One of the downsides of so many hymn tunes is that groups of them begin to sound alike. For instance, there’s a whole set of them in the O Waly Waly/Gift of Love milieu that I constantly confuse for one another.
And now there is another set of them – including this English tune, called Kingsfold, set by Ralph Vaughan Williams. I started singing it and was sure I knew what it was and where it was going, until I realized there were differences in what I thought I knew. Google told me, surprisingly, that Kingsford is NOT the tune to Canticle of the Turning – that one’s called Star of the County Down, an Irish tune set by Rory Cooney.
So are they originally different? Or are they both based on a tune that ran around the British Isles, and we have two different interpretations? They’re both great, but both different.
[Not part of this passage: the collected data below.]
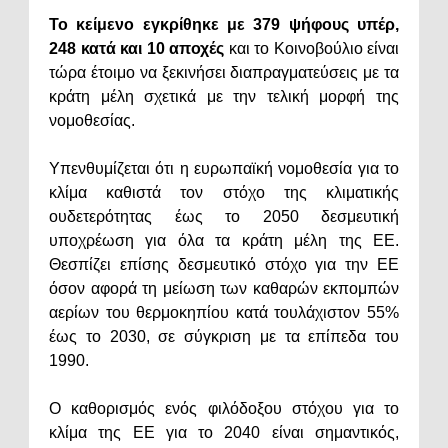
Το κείμενο εγκρίθηκε με 379 ψήφους υπέρ,
248 κατά και 10 αποχές
και το
Κοινοβούλιο είναι
τώρα έτοιμο να ξεκινήσει διαπραγματεύσεις με τα
κράτη μέλη σχετικά με την τελική μορφή της
νομοθεσίας.
Υπενθυμίζεται ότι η ευρωπαϊκή νομοθεσία για το
κλίμα καθιστά τον στόχο της κλιματικής
ουδετερότητας έως το 2050 δεσμευτική
υποχρέωση για όλα τα κράτη μέλη της ΕΕ.
Θεσπίζει επίσης δεσμευτικό στόχο για την ΕΕ
όσον αφορά τη μείωση των καθαρών εκπομπών
αερίων του θερμοκηπίου κατά τουλάχιστον 55%
έως το 2030, σε σύγκριση με τα επίπεδα του
1990.
Ο καθορισμός ενός φιλόδοξου στόχου για το
κλίμα της ΕΕ για το 2040 είναι σημαντικός,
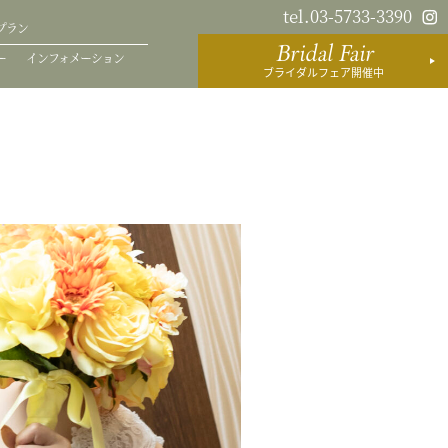
tel.03-5733-3390
プラン
Bridal Fair
ー
インフォメーション
ブライダルフェア開催中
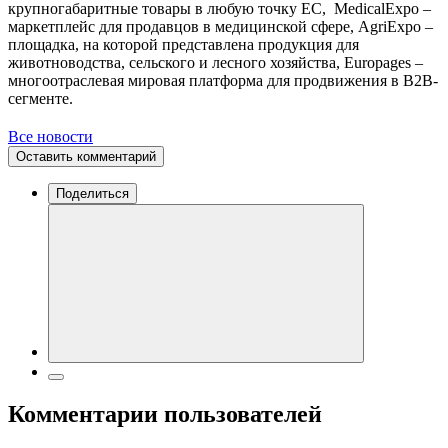
крупногабаритные товары в любую точку ЕС, MedicalExpo –
маркетплейс для продавцов в медицинской сфере, AgriExpo –
площадка, на которой представлена продукция для
животноводства, сельского и лесного хозяйства, Europages –
многоотраслевая мировая платформа для продвижения в В2В-
сегменте.
Все новости
Оставить комментарий
Поделиться
Комментарии пользователей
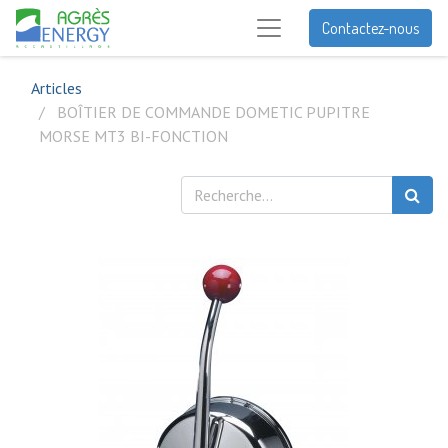
Contactez-nous
Articles
BOÎTIER DE COMMANDE DOMETIC PUPITRE
MORSE MT3 BI-FONCTION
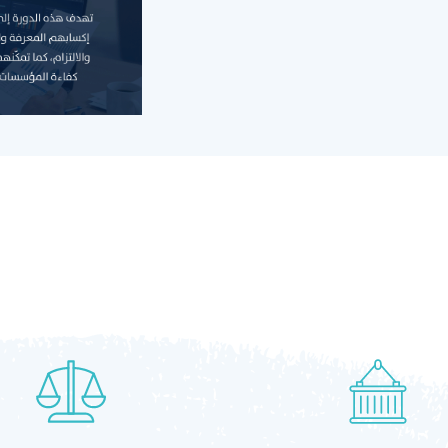
تعرف على المزيد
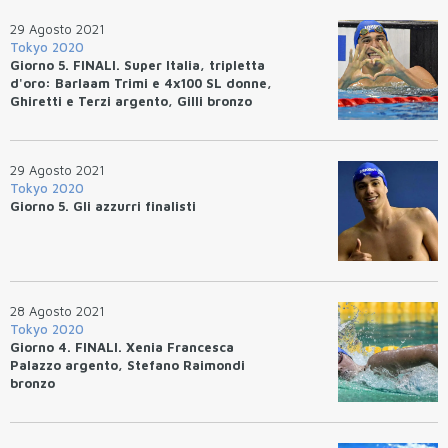
29 Agosto 2021
Tokyo 2020
Giorno 5. FINALI. Super Italia, tripletta
d'oro: Barlaam Trimi e 4x100 SL donne,
Ghiretti e Terzi argento, Gilli bronzo
29 Agosto 2021
Tokyo 2020
Giorno 5. Gli azzurri finalisti
28 Agosto 2021
Tokyo 2020
Giorno 4. FINALI. Xenia Francesca
Palazzo argento, Stefano Raimondi
bronzo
What I do know is that whichever of the two you wind up singing to yourself, the lyrics (by Alicia Carpenter) are fitting – the tune is joyful yet melancholy, as are these words:
Where my free spirit onward leads, well, there shall be my way;
by my own light illumined I’ve journeyed night and day;
my age, a time-worn cloak I wear as once I wore my youth;
I celebrate life’s mystery; I celebrate death’s truth.
My family is not confined to mother, mate, and child;
but it includes all creatures be they tame or be they wild;
my family upon this earth includes all living things
on land, or in the ocean deep, or borne aloft on wings.
The ever spinning universe, well, there shall be my home;
I sing and spin within it as through this life I roam;
eternity is hard to ken and harder still is this:
a human life when truly seen is briefer than a kiss.
I hadn’t ever really sung this one before, to be fair, but I like it. I would use this for a memorial service, I think, in its loving picture of a life well lived. And I’d use it for services on community.
I wish I had more insights today – I’m about to get in a car and drive to Murray Grove and the Goldmine Youth Leadership School, where I will be working with youth on worship (surprise, surprise). Thus – programming note – the week’s posts may not come out in the mornings, but that’s my hope.